Tuesday Trot Through the Blogoshpere
The Warrior Caste

Note to Donnie

Hey D-

First, I gotta say that I am damn proud that we have people like you ready to go. Seriously, man, I am in awe of you signing back up and walking the walk. We need more soldiers like you (except Airborne qualified...what?...). Regardless, we have to have a few beers before you head downrange, my friend (with Eric the Marine).

Anyway, I just wanted to pass along some advice for you since you have been out of the service for a few years. Things might have changed since the last time you wore a uniform.

Remember years ago when we were young(er) officers, ready to go, get things done, make things happen?

Remember how, when you transferred to a new post, and you wanted to get your quarters furnished, you would bring a bottle of Jack Daniels for the Sergeant at the housing warehouse.

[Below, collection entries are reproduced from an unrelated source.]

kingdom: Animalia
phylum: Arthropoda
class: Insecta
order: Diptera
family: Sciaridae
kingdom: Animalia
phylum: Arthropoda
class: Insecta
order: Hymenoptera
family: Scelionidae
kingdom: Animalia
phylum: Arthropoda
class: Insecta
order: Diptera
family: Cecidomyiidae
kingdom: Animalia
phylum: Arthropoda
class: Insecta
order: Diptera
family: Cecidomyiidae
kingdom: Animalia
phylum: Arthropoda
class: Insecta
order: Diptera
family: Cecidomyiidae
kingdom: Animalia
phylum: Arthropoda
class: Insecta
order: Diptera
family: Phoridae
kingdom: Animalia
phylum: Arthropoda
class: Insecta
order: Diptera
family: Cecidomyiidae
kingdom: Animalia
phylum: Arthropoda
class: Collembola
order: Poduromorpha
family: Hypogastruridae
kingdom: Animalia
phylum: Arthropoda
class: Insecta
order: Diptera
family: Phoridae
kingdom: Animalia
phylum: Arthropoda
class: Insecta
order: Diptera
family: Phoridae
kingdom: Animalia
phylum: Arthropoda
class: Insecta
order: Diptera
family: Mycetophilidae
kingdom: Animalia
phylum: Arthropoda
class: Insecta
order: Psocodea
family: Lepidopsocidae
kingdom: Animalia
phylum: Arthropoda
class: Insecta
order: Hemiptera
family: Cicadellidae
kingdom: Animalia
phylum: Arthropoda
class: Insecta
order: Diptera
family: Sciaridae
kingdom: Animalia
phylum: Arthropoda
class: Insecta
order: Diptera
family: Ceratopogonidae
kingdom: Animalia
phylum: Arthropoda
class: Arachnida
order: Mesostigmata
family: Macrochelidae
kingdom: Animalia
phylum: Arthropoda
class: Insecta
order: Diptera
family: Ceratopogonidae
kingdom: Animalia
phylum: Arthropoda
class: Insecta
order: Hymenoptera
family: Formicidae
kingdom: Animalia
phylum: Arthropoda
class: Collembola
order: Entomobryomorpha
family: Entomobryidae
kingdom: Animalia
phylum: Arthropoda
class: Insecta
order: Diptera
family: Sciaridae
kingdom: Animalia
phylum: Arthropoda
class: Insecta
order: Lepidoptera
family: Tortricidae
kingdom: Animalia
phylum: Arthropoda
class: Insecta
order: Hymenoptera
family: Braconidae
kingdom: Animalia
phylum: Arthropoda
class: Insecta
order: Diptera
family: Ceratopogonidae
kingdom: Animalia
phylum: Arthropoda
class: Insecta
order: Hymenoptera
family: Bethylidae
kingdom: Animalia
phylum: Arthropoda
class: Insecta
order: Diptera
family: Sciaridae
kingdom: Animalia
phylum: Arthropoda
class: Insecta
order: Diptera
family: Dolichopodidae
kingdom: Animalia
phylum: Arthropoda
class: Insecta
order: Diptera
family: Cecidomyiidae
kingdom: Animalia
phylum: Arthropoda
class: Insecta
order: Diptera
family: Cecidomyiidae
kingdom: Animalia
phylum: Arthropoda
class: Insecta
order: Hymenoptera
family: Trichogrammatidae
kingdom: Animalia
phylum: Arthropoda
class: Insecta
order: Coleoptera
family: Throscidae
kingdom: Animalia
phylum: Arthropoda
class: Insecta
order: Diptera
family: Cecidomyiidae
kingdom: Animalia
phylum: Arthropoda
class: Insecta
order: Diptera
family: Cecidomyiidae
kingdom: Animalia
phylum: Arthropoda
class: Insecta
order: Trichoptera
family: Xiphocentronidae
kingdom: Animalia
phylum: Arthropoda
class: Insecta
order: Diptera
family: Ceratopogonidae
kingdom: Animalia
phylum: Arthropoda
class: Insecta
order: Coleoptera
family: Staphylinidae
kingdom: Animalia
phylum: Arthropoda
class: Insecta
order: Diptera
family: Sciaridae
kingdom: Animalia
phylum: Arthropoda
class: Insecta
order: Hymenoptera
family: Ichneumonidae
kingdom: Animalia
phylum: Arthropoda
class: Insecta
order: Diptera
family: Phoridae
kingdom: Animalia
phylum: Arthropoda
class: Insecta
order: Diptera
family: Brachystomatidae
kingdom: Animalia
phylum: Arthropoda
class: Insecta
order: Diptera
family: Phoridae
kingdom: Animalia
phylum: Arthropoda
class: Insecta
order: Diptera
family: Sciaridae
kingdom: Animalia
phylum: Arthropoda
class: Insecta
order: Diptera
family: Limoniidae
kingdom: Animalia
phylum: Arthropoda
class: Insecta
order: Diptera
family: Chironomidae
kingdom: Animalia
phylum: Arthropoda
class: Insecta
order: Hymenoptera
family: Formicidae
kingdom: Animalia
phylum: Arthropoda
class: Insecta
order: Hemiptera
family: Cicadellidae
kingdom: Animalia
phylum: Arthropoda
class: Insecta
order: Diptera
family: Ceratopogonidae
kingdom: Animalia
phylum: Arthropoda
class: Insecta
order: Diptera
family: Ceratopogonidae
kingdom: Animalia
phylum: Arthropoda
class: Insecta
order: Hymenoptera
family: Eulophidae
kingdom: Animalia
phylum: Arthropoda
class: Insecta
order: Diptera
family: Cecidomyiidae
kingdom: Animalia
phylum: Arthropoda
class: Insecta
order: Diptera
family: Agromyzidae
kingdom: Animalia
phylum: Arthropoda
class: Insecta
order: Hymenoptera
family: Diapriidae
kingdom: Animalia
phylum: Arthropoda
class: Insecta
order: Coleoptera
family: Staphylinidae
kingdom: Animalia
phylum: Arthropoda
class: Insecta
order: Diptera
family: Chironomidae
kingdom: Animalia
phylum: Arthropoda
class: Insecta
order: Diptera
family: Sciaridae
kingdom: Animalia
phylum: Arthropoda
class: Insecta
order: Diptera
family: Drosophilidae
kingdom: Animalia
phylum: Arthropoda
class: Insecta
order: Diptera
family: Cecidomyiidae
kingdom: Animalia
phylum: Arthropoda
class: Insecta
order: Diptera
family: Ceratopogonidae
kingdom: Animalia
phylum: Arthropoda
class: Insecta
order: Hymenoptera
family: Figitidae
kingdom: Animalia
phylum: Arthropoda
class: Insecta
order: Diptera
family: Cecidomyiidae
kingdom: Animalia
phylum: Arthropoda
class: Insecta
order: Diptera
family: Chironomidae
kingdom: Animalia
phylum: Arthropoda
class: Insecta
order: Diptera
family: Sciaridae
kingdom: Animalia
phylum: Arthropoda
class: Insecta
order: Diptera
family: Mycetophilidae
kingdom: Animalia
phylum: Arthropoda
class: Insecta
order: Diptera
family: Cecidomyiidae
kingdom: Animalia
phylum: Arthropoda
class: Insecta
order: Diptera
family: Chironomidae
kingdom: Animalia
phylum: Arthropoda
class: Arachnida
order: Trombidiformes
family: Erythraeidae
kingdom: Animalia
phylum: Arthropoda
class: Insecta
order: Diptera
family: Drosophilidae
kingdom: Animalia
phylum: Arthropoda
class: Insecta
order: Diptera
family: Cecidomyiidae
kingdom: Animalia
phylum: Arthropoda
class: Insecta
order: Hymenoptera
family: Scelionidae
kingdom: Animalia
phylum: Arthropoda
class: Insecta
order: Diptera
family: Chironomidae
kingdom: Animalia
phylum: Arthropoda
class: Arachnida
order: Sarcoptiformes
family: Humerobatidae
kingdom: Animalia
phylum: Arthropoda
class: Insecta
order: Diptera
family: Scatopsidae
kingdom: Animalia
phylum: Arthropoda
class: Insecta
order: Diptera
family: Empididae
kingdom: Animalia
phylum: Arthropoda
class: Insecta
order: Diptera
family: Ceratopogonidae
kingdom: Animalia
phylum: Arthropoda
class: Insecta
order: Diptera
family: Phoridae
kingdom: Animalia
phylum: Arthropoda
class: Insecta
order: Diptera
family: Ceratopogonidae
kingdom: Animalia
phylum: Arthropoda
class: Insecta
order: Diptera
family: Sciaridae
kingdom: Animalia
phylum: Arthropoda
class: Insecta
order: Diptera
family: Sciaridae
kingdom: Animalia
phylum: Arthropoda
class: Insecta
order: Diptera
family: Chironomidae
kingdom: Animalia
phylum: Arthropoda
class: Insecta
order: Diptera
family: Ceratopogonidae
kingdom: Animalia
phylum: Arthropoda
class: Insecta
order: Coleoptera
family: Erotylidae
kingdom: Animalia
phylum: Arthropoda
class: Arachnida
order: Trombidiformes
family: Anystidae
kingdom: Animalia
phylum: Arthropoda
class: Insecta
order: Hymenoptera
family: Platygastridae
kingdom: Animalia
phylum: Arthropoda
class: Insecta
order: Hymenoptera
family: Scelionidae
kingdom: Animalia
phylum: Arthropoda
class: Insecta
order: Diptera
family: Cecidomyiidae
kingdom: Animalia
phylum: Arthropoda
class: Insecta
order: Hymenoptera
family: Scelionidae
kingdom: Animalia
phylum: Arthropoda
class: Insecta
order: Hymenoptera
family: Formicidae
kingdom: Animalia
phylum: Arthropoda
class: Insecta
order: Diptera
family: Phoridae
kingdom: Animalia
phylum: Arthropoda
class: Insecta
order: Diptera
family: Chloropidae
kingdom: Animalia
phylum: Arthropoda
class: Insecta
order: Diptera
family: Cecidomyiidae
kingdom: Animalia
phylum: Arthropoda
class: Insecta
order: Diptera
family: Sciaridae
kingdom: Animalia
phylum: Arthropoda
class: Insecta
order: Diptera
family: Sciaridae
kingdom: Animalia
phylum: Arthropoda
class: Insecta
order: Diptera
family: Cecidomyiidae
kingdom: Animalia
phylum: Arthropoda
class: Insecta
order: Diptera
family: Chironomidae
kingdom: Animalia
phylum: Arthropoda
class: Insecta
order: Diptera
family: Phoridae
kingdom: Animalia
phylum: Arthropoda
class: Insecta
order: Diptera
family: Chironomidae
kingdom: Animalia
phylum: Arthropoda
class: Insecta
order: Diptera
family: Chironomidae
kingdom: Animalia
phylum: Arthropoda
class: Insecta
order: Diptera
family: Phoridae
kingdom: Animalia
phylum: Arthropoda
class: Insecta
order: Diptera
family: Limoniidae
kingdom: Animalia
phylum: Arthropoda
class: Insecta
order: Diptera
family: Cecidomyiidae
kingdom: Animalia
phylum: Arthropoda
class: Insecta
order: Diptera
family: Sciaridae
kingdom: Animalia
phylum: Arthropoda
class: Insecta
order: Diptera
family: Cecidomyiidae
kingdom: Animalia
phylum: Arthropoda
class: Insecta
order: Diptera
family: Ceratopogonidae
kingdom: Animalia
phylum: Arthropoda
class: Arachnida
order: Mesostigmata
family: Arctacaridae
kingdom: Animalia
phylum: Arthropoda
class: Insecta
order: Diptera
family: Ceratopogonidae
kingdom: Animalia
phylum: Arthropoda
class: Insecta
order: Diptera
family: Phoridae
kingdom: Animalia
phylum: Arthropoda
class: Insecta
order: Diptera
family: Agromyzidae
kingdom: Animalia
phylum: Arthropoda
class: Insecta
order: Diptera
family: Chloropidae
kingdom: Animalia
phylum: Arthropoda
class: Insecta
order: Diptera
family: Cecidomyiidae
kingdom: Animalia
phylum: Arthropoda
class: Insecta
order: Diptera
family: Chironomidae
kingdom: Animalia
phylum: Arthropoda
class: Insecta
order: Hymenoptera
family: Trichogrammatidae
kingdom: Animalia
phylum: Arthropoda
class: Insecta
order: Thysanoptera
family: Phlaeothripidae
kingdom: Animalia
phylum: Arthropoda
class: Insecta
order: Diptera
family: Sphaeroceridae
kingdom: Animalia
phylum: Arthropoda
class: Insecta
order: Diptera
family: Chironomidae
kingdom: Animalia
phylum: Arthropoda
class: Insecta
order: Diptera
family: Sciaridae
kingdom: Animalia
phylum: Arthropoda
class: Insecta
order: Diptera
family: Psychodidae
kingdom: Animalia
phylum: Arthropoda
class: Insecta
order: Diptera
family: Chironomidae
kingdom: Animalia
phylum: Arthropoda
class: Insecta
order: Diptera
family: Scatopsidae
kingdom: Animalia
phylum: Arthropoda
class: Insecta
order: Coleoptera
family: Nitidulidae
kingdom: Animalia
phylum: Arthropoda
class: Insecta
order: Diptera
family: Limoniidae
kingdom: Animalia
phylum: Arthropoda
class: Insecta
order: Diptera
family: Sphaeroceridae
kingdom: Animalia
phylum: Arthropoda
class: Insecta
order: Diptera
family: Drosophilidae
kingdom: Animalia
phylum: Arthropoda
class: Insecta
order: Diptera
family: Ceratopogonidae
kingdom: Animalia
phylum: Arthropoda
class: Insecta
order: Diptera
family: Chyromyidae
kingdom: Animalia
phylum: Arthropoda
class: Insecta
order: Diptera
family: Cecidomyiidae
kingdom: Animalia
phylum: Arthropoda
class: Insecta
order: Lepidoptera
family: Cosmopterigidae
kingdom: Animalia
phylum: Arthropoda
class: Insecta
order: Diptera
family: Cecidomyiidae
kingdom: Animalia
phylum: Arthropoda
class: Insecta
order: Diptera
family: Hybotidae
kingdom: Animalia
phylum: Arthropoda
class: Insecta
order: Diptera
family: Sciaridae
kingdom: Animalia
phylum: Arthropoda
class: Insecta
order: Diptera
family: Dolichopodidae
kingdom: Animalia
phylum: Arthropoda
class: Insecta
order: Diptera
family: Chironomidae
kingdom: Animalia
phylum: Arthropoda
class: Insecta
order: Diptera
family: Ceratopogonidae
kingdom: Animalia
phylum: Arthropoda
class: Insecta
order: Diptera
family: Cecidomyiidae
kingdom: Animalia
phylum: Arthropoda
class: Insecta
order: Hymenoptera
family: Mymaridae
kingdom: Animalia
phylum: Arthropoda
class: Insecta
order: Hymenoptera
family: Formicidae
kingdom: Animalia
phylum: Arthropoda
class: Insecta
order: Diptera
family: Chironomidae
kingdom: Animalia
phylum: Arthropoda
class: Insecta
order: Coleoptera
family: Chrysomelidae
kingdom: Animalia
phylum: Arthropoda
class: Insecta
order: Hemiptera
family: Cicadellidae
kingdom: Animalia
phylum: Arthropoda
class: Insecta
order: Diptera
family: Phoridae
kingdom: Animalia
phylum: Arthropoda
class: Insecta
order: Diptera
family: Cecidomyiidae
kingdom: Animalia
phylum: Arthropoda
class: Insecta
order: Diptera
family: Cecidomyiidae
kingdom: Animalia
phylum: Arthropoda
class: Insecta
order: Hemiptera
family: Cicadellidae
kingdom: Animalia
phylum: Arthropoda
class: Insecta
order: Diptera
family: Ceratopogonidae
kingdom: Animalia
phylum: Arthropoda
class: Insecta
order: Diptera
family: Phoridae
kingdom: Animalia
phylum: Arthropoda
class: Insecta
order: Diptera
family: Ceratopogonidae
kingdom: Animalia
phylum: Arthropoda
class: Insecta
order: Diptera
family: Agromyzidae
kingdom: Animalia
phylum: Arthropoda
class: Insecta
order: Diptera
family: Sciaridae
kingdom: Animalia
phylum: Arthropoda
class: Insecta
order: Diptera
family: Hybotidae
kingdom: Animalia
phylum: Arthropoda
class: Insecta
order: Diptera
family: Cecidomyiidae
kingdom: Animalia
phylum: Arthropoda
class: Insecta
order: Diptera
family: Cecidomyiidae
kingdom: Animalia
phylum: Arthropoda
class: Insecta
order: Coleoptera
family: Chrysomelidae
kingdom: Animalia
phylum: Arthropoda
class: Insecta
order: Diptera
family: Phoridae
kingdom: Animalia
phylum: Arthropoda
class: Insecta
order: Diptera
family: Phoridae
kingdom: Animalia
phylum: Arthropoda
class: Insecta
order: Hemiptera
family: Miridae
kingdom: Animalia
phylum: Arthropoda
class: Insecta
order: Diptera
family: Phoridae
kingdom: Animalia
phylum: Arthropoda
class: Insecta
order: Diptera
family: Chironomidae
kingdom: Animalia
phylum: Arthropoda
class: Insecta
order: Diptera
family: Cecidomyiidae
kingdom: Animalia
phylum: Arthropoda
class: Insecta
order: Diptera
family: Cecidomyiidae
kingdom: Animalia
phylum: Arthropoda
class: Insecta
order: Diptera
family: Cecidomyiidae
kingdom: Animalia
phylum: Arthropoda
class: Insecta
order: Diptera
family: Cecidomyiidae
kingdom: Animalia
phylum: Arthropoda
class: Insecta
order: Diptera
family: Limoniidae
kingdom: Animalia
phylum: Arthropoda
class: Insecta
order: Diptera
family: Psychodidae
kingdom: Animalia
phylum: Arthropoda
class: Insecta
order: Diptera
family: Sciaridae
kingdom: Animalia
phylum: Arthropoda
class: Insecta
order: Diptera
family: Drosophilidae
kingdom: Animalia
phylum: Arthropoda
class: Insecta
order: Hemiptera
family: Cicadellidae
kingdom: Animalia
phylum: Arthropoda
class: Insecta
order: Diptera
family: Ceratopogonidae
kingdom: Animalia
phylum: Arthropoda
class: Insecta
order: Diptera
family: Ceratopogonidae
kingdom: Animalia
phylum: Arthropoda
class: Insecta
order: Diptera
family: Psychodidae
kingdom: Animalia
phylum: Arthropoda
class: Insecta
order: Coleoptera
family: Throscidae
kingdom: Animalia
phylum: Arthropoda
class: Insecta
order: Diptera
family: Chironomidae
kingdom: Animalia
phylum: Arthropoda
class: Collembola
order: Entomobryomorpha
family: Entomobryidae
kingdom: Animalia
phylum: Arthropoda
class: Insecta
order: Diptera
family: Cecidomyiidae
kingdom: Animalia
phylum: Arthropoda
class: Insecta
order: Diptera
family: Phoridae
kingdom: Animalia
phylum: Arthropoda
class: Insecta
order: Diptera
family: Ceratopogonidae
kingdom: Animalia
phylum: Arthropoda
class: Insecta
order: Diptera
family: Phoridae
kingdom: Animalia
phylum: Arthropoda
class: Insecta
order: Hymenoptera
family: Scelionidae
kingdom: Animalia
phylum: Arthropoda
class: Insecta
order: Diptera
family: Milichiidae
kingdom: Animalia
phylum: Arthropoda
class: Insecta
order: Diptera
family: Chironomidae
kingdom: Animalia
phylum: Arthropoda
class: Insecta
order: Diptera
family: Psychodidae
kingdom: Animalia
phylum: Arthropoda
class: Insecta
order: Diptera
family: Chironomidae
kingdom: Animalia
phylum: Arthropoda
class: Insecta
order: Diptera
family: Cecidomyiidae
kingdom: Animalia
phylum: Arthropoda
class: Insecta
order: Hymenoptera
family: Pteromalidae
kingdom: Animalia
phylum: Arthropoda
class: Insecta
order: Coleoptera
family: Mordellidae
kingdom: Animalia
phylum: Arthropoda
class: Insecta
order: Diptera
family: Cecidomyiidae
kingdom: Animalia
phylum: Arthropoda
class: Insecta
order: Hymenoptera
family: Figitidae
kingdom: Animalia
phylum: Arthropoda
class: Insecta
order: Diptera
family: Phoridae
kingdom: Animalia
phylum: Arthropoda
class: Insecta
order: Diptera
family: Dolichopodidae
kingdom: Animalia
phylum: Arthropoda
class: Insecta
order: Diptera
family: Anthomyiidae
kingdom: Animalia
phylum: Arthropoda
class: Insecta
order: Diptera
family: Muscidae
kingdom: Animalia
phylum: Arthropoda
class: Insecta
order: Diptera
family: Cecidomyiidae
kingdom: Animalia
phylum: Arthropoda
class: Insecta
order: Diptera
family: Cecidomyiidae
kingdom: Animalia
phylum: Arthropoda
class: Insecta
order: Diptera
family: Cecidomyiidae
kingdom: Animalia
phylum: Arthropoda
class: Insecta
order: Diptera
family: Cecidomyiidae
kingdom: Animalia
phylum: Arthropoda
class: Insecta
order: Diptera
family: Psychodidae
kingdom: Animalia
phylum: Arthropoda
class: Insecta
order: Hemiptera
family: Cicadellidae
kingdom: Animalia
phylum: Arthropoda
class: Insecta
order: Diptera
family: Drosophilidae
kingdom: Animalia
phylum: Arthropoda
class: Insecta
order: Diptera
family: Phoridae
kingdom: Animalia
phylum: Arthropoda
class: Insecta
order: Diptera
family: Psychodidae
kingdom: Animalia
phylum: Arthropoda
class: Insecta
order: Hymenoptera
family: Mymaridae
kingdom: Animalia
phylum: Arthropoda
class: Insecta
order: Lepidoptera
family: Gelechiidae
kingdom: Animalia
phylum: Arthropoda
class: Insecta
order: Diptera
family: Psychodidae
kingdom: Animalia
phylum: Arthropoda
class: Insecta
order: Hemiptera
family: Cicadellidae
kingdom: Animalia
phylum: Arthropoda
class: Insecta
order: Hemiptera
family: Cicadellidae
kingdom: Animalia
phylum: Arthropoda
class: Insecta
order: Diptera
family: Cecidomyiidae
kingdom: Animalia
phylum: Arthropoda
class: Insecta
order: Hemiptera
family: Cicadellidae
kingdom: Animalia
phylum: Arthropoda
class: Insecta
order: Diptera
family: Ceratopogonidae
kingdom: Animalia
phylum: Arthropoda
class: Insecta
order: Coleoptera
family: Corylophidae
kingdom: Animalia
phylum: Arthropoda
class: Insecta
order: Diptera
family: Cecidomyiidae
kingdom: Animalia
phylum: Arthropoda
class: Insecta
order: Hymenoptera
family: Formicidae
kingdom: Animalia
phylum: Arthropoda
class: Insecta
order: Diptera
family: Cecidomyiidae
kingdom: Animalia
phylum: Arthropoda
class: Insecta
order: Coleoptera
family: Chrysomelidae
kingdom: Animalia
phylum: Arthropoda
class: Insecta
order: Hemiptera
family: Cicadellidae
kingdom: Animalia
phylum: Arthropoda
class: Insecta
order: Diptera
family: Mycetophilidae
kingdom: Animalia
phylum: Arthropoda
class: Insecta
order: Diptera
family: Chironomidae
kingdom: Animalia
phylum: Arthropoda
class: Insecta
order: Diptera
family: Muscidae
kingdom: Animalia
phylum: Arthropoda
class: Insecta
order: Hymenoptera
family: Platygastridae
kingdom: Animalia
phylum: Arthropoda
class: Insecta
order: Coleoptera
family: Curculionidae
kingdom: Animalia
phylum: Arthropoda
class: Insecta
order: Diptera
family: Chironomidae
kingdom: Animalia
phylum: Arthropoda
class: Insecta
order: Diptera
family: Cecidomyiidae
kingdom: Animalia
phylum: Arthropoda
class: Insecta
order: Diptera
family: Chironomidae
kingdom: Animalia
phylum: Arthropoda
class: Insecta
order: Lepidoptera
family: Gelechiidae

Pass him the bottle and you would get leather furniture (for a Colonel) instead of wooden furniture (for a Lieutenant).

These are the things that Mustangs know about. Knowing these kind of things gave us an advantage over our West Pointer counter-parts. Needed a range? Pull the bottle of Jack out of your car and slip it to Range Control Sergeant and *voila!* your unit is on the range. We could make things happen with a kind word or a bottle of Jack or a thinly veiled threat to beat the shit out of some pompous-ass paper-pusher.

Well, the Army doesn't work that way any more. I know, it's sad. It's really fucking sad.

Three years ago, I was trying to get a Sergeant a physical in order to attend Air Assault School. She was a last minute approval so she wasn't scheduled for a physical, and I knew I was going to have to try something to get her one. I thought two nice bottles of Jack and Jose' might get her in the door. The Hospital NCO told me to take my bottles and shove it.

That's when my Sergeant Major brought bran muffins to the Hospital NCO.

That's right, fucking B.R.A.N. M.U.F.F.I.N.S.

Next thing you know, my Sergeant had her physical. My Sergeant Major just laughed and said, "Sir, it REALLY is the new Army." He patted me on the back while I cursed Clinton and his wilting of the military...

That's when I knew my time had arrived to start thinking about a career in I.T. where booze is still an appreciated form of bribery.

Good luck, my friend!

"Rangers Lead The Way!"...to the fucking Bran Muffins.